Share it Please
[They wouldn't allow me to take a picture while inside of special collections because they had me on lockdown while I was in there, but I snatched a quick picture before I left. What an experience!]
Traditional Scholarly Source:
The scholarly source I chose comes from the ELH journal, in an issue titled, "The Scandals of Shakespeare's Sonnets." In this article, Robert Matz discusses the rise in the anthologization of Sonnet 130. He mentions how as Shakespeare becomes an increasingly important subject in undergraduate coursework, the idea of "metapoetics" also becomes important and a subject of interest. It would be good to include the idea of "metapoetics" and how Sonnet 130 fulfills this idea in a paper.
Informal Online Source:
This source from grin.com describes a certain reading of the sonnet line by line. One important interpretation found here includes the fact that the sonnet is written about the dark lady, not to her. Often, sonnets are written to the object of affection, not about them to another audience. It also remarks on how comparing the lady to nature has an effect of bringing her down to earth rather than exalting her.
I found this video reading of the sonnet by Stephen Fry (one of my favorite British actors). He does an excellent job of expressing admiration for the love object even while rejecting traditional modes of beauty, and downplaying some of the aspects that may be more harsh on modern ears than they were in Shakespeare's time (such as the fact that her breath "reeks"). It's important to remember that the speaker isn't disparaging the dark lady, but finding a different way to praise her.

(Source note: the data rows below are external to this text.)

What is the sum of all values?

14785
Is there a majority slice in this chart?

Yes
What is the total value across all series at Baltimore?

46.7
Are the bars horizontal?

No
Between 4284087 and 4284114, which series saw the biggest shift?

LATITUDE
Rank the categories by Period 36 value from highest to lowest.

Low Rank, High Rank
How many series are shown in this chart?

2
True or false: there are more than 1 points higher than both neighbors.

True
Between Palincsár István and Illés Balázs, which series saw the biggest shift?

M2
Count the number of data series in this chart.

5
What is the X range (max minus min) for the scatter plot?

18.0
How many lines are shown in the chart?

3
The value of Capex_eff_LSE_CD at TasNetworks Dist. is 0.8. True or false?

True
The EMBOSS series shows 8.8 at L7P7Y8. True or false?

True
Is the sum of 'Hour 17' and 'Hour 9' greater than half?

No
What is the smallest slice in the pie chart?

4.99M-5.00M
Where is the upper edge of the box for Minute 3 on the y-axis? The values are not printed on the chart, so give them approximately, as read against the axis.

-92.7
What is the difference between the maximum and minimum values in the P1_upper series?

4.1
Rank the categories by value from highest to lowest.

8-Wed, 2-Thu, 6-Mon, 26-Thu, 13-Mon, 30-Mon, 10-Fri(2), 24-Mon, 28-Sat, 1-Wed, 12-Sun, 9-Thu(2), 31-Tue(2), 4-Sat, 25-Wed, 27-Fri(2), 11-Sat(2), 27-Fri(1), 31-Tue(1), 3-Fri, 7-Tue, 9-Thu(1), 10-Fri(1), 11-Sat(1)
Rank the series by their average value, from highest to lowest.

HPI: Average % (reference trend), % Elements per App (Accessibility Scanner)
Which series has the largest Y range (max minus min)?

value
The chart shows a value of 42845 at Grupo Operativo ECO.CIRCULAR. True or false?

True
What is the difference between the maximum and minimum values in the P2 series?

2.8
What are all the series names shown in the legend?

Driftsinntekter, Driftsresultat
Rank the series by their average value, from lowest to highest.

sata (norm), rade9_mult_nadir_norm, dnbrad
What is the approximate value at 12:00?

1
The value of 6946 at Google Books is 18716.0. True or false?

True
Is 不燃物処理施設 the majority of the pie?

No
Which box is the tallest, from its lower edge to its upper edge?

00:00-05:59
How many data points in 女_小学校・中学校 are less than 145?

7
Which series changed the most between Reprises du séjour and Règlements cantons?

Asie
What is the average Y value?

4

I spoke with my brother Daniel about the sonnet. He had read a book of Shakespeare's sonnets written by Helen Vendler (the reason I went to special collections in the first place was to find the book and read her interpretation of Sonnet 130). He mentioned how this sonnet fit in context with surrounding sonnets in talking about the "dark lady." It was the first time I had heard the term, and it made me want to read the surrounding sonnets to find context for this one.